Problem requirements - When you retype the data, keep every word exactly and include none of the pictures.

Dataset -
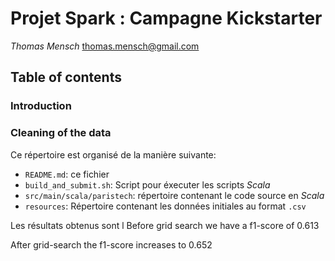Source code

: # Projet Spark : Campagne Kickstarter 

*Thomas Mensch* [thomas.mensch@gmail.com](mailto:thomas.mensch@gmail.com)


## Table of contents
### Introduction
### Cleaning of the data


Ce répertoire est organisé de la manière suivante:

 - `README.md`: ce fichier
 - `build_and_submit.sh`: Script pour éxecuter les scripts *Scala*
 - `src/main/scala/paristech`: répertoire contenant le code source en *Scala*
 - `resources`: Répertoire contenant les données initiales au format `.csv` 
 
 
Les résultats obtenus sont l
Before grid search we have a f1-score of 0.613

After grid-search the f1-score increases to 0.652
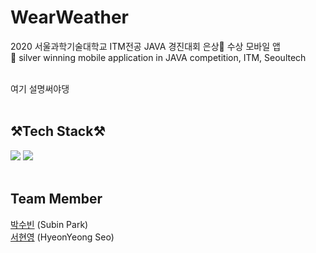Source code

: # WearWeather

2020 서울과학기술대학교 ITM전공 JAVA 경진대회 은상🥈 수상 모바일 앱 <br>
🥈 silver winning mobile application in JAVA competition, ITM, Seoultech <br><br>

여기 설명써야댕 <br><br>

## ⚒️Tech Stack⚒️
<img src="https://img.shields.io/badge/Android-3DDC84?style=for-the-badge&logo=Android&logoColor=white"> <img src="https://img.shields.io/badge/Java-007396?style=for-the-badge&logo=Java&logoColor=white"> 
<br><br>

## Team Member

[박수빈](https://www.github.com/twinklesu) (Subin Park) <Br>
[서현영](https://github.com/SeoHyeonYeong) (HyeonYeong Seo) <Br>
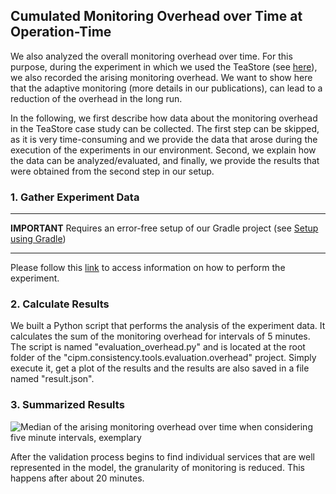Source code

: ## Cumulated Monitoring Overhead over Time at Operation-Time

We also analyzed the overall monitoring overhead over time. For this purpose, during the experiment in which we used the TeaStore (see [here](https://github.com/CIPM-tools/CIPM-Pipeline/blob/master/cipm.consistency.root/cipm.consistency.tools.evaluation.docker/teastore/README.md)), we also recorded the arising monitoring overhead. We want to show here that the adaptive monitoring (more details in our publications), can lead to a reduction of the overhead in the long run.

In the following, we first describe how data about the monitoring overhead in the TeaStore case study can be collected. The first step can be skipped, as it is very time-consuming and we provide the data that arose during the execution of the experiments in our environment. Second, we explain how the data can be analyzed/evaluated, and finally, we provide the results that were obtained from the second step in our setup.

### 1. Gather Experiment Data
***
**IMPORTANT**
Requires an error-free setup of our Gradle project (see [Setup using Gradle](https://github.com/CIPM-tools/CIPM-Pipeline/wiki/Setup-using-Gradle))
***

Please follow this [link](https://github.com/CIPM-tools/CIPM-Pipeline/blob/master/cipm.consistency.root/cipm.consistency.tools.evaluation.docker/teastore/README.md) to access information on how to perform the experiment.

### 2. Calculate Results

We built a Python script that performs the analysis of the experiment data. It calculates the sum of the monitoring overhead for intervals of 5 minutes. The script is named "evaluation_overhead.py" and is located at the root folder of the "cipm.consistency.tools.evaluation.overhead" project. Simply execute it, get a plot of the results and the results are also saved in a file named "result.json".

### 3. Summarized Results
![Median of the arising monitoring overhead over time when considering five minute intervals, exemplary](TODO)

After the validation process begins to find individual services that are well represented in the model, the granularity of monitoring is reduced. This happens after about 20 minutes.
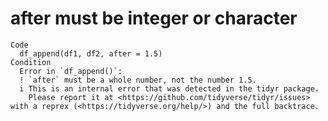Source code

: # after must be integer or character

    Code
      df_append(df1, df2, after = 1.5)
    Condition
      Error in `df_append()`:
      ! `after` must be a whole number, not the number 1.5.
      i This is an internal error that was detected in the tidyr package.
        Please report it at <https://github.com/tidyverse/tidyr/issues> with a reprex (<https://tidyverse.org/help/>) and the full backtrace.

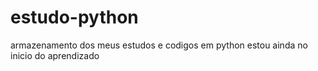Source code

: # estudo-python
 armazenamento dos meus estudos e codigos em python
 estou ainda no inicio do aprendizado
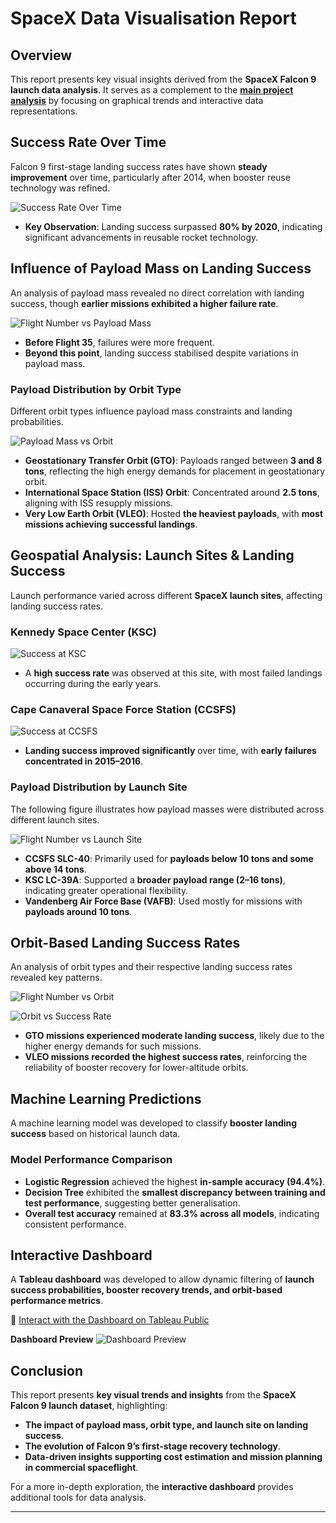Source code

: # SpaceX Data Visualisation Report  

## Overview  
This report presents key visual insights derived from the **SpaceX Falcon 9 launch data analysis**. It serves as a complement to the **[main project analysis](./README.md)** by focusing on graphical trends and interactive data representations.  


## Success Rate Over Time  
Falcon 9 first-stage landing success rates have shown **steady improvement** over time, particularly after 2014, when booster reuse technology was refined.  

![Success Rate Over Time](./notebooks/figures/l5_year_vs_success_rate.jpg)  

- **Key Observation**: Landing success surpassed **80% by 2020**, indicating significant advancements in reusable rocket technology.  

## Influence of Payload Mass on Landing Success  
An analysis of payload mass revealed no direct correlation with landing success, though **earlier missions exhibited a higher failure rate**.  

![Flight Number vs Payload Mass](./notebooks/figures/l5_flight_number_vs_payload_mass.jpg)  

- **Before Flight 35**, failures were more frequent.  
- **Beyond this point**, landing success stabilised despite variations in payload mass.  

### Payload Distribution by Orbit Type  
Different orbit types influence payload mass constraints and landing probabilities.  

![Payload Mass vs Orbit](./notebooks/figures/l5_payload_mass_vs_orbit.jpg)  

- **Geostationary Transfer Orbit (GTO)**: Payloads ranged between **3 and 8 tons**, reflecting the high energy demands for placement in geostationary orbit.  
- **International Space Station (ISS) Orbit**: Concentrated around **2.5 tons**, aligning with ISS resupply missions.  
- **Very Low Earth Orbit (VLEO)**: Hosted **the heaviest payloads**, with **most missions achieving successful landings**.  

## Geospatial Analysis: Launch Sites & Landing Success  
Launch performance varied across different **SpaceX launch sites**, affecting landing success rates.  

### Kennedy Space Center (KSC)  
![Success at KSC](./notebooks/figures/l6_SR_at_KSC.png)  
- A **high success rate** was observed at this site, with most failed landings occurring during the early years.  

### Cape Canaveral Space Force Station (CCSFS)  
![Success at CCSFS](./notebooks/figures/l6_SR_at_CCSFS.png)  
- **Landing success improved significantly** over time, with **early failures concentrated in 2015–2016**.  

### Payload Distribution by Launch Site  
The following figure illustrates how payload masses were distributed across different launch sites.  

![Flight Number vs Launch Site](./notebooks/figures/l5_flight_number_vs_launch_site.jpg)  

- **CCSFS SLC-40**: Primarily used for **payloads below 10 tons and some above 14 tons**.  
- **KSC LC-39A**: Supported a **broader payload range (2–16 tons)**, indicating greater operational flexibility.  
- **Vandenberg Air Force Base (VAFB)**: Used mostly for missions with **payloads around 10 tons**.  

## Orbit-Based Landing Success Rates  
An analysis of orbit types and their respective landing success rates revealed key patterns.  

![Flight Number vs Orbit](./notebooks/figures/l5_flight_number_vs_orbit.jpg)  

![Orbit vs Success Rate](./notebooks/figures/l5_orbit_vs_avg_success.jpg)  

- **GTO missions experienced moderate landing success**, likely due to the higher energy demands for such missions.  
- **VLEO missions recorded the highest success rates**, reinforcing the reliability of booster recovery for lower-altitude orbits.  

## Machine Learning Predictions  
A machine learning model was developed to classify **booster landing success** based on historical launch data.  

### Model Performance Comparison  
- **Logistic Regression** achieved the highest **in-sample accuracy (94.4%)**.  
- **Decision Tree** exhibited the **smallest discrepancy between training and test performance**, suggesting better generalisation.  
- **Overall test accuracy** remained at **83.3% across all models**, indicating consistent performance.  

## Interactive Dashboard  
A **Tableau dashboard** was developed to allow dynamic filtering of **launch success probabilities, booster recovery trends, and orbit-based performance metrics**.  

🔗 [Interact with the Dashboard on Tableau Public](https://public.tableau.com/views/SpaceX_17407674922060/Dashboard1?:language=en-GB)  

**Dashboard Preview**
![Dashboard Preview](./tableau/Dashboard_1.png)  

## Conclusion  
This report presents **key visual trends and insights** from the **SpaceX Falcon 9 launch dataset**, highlighting:  
- **The impact of payload mass, orbit type, and launch site on landing success**.  
- **The evolution of Falcon 9’s first-stage recovery technology**.  
- **Data-driven insights supporting cost estimation and mission planning in commercial spaceflight**.  

For a more in-depth exploration, the **interactive dashboard** provides additional tools for data analysis.  

---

Answer to this exercise -
Source code

: # Projet Spark : Campagne Kickstarter 

*Thomas Mensch* [thomas.mensch@gmail.com](mailto:thomas.mensch@gmail.com)


## Table of contents
### Introduction
### Cleaning of the data


Ce répertoire est organisé de la manière suivante:

 - `README.md`: ce fichier
 - `build_and_submit.sh`: Script pour éxecuter les scripts *Scala*
 - `src/main/scala/paristech`: répertoire contenant le code source en *Scala*
 - `resources`: Répertoire contenant les données initiales au format `.csv` 
 
 
Les résultats obtenus sont l
Before grid search we have a f1-score of 0.613

After grid-search the f1-score increases to 0.652
Source code

: # WearWeather

2020 서울과학기술대학교 ITM전공 JAVA 경진대회 은상🥈 수상 모바일 앱 <br>
🥈 silver winning mobile application in JAVA competition, ITM, Seoultech <br><br>

여기 설명써야댕 <br><br>

## ⚒️Tech Stack⚒️
<img src="https://img.shields.io/badge/Android-3DDC84?style=for-the-badge&logo=Android&logoColor=white"> <img src="https://img.shields.io/badge/Java-007396?style=for-the-badge&logo=Java&logoColor=white"> 
<br><br>

## Team Member

[박수빈](https://www.github.com/twinklesu) (Subin Park) <Br>
[서현영](https://github.com/SeoHyeonYeong) (HyeonYeong Seo) <Br>
Source code

: ## Cumulated Monitoring Overhead over Time at Operation-Time

We also analyzed the overall monitoring overhead over time. For this purpose, during the experiment in which we used the TeaStore (see [here](https://github.com/CIPM-tools/CIPM-Pipeline/blob/master/cipm.consistency.root/cipm.consistency.tools.evaluation.docker/teastore/README.md)), we also recorded the arising monitoring overhead. We want to show here that the adaptive monitoring (more details in our publications), can lead to a reduction of the overhead in the long run.

In the following, we first describe how data about the monitoring overhead in the TeaStore case study can be collected. The first step can be skipped, as it is very time-consuming and we provide the data that arose during the execution of the experiments in our environment. Second, we explain how the data can be analyzed/evaluated, and finally, we provide the results that were obtained from the second step in our setup.

### 1. Gather Experiment Data
***
**IMPORTANT**
Requires an error-free setup of our Gradle project (see [Setup using Gradle](https://github.com/CIPM-tools/CIPM-Pipeline/wiki/Setup-using-Gradle))
***

Please follow this [link](https://github.com/CIPM-tools/CIPM-Pipeline/blob/master/cipm.consistency.root/cipm.consistency.tools.evaluation.docker/teastore/README.md) to access information on how to perform the experiment.

### 2. Calculate Results

We built a Python script that performs the analysis of the experiment data. It calculates the sum of the monitoring overhead for intervals of 5 minutes. The script is named "evaluation_overhead.py" and is located at the root folder of the "cipm.consistency.tools.evaluation.overhead" project. Simply execute it, get a plot of the results and the results are also saved in a file named "result.json".

### 3. Summarized Results
![Median of the arising monitoring overhead over time when considering five minute intervals, exemplary](TODO)

After the validation process begins to find individual services that are well represented in the model, the granularity of monitoring is reduced. This happens after about 20 minutes.
Source code

: # after must be integer or character

    Code
      df_append(df1, df2, after = 1.5)
    Condition
      Error in `df_append()`:
      ! `after` must be a whole number, not the number 1.5.
      i This is an internal error that was detected in the tidyr package.
        Please report it at <https://github.com/tidyverse/tidyr/issues> with a reprex (<https://tidyverse.org/help/>) and the full backtrace.

Source code

: # estudo-python
 armazenamento dos meus estudos e codigos em python
 estou ainda no inicio do aprendizado
Source code

: # SpaceX Data Visualisation Report  

## Overview  
This report presents key visual insights derived from the **SpaceX Falcon 9 launch data analysis**. It serves as a complement to the **[main project analysis](./README.md)** by focusing on graphical trends and interactive data representations.  


## Success Rate Over Time  
Falcon 9 first-stage landing success rates have shown **steady improvement** over time, particularly after 2014, when booster reuse technology was refined.  

![Success Rate Over Time](./notebooks/figures/l5_year_vs_success_rate.jpg)  

- **Key Observation**: Landing success surpassed **80% by 2020**, indicating significant advancements in reusable rocket technology.  

## Influence of Payload Mass on Landing Success  
An analysis of payload mass revealed no direct correlation with landing success, though **earlier missions exhibited a higher failure rate**.  

![Flight Number vs Payload Mass](./notebooks/figures/l5_flight_number_vs_payload_mass.jpg)  

- **Before Flight 35**, failures were more frequent.  
- **Beyond this point**, landing success stabilised despite variations in payload mass.  

### Payload Distribution by Orbit Type  
Different orbit types influence payload mass constraints and landing probabilities.  

![Payload Mass vs Orbit](./notebooks/figures/l5_payload_mass_vs_orbit.jpg)  

- **Geostationary Transfer Orbit (GTO)**: Payloads ranged between **3 and 8 tons**, reflecting the high energy demands for placement in geostationary orbit.  
- **International Space Station (ISS) Orbit**: Concentrated around **2.5 tons**, aligning with ISS resupply missions.  
- **Very Low Earth Orbit (VLEO)**: Hosted **the heaviest payloads**, with **most missions achieving successful landings**.  

## Geospatial Analysis: Launch Sites & Landing Success  
Launch performance varied across different **SpaceX launch sites**, affecting landing success rates.  

### Kennedy Space Center (KSC)  
![Success at KSC](./notebooks/figures/l6_SR_at_KSC.png)  
- A **high success rate** was observed at this site, with most failed landings occurring during the early years.  

### Cape Canaveral Space Force Station (CCSFS)  
![Success at CCSFS](./notebooks/figures/l6_SR_at_CCSFS.png)  
- **Landing success improved significantly** over time, with **early failures concentrated in 2015–2016**.  

### Payload Distribution by Launch Site  
The following figure illustrates how payload masses were distributed across different launch sites.  

![Flight Number vs Launch Site](./notebooks/figures/l5_flight_number_vs_launch_site.jpg)  

- **CCSFS SLC-40**: Primarily used for **payloads below 10 tons and some above 14 tons**.  
- **KSC LC-39A**: Supported a **broader payload range (2–16 tons)**, indicating greater operational flexibility.  
- **Vandenberg Air Force Base (VAFB)**: Used mostly for missions with **payloads around 10 tons**.  

## Orbit-Based Landing Success Rates  
An analysis of orbit types and their respective landing success rates revealed key patterns.  

![Flight Number vs Orbit](./notebooks/figures/l5_flight_number_vs_orbit.jpg)  

![Orbit vs Success Rate](./notebooks/figures/l5_orbit_vs_avg_success.jpg)  

- **GTO missions experienced moderate landing success**, likely due to the higher energy demands for such missions.  
- **VLEO missions recorded the highest success rates**, reinforcing the reliability of booster recovery for lower-altitude orbits.  

## Machine Learning Predictions  
A machine learning model was developed to classify **booster landing success** based on historical launch data.  

### Model Performance Comparison  
- **Logistic Regression** achieved the highest **in-sample accuracy (94.4%)**.  
- **Decision Tree** exhibited the **smallest discrepancy between training and test performance**, suggesting better generalisation.  
- **Overall test accuracy** remained at **83.3% across all models**, indicating consistent performance.  

## Interactive Dashboard  
A **Tableau dashboard** was developed to allow dynamic filtering of **launch success probabilities, booster recovery trends, and orbit-based performance metrics**.  

🔗 [Interact with the Dashboard on Tableau Public](https://public.tableau.com/views/SpaceX_17407674922060/Dashboard1?:language=en-GB)  

**Dashboard Preview**
![Dashboard Preview](./tableau/Dashboard_1.png)  

## Conclusion  
This report presents **key visual trends and insights** from the **SpaceX Falcon 9 launch dataset**, highlighting:  
- **The impact of payload mass, orbit type, and launch site on landing success**.  
- **The evolution of Falcon 9’s first-stage recovery technology**.  
- **Data-driven insights supporting cost estimation and mission planning in commercial spaceflight**.  

For a more in-depth exploration, the **interactive dashboard** provides additional tools for data analysis.  

---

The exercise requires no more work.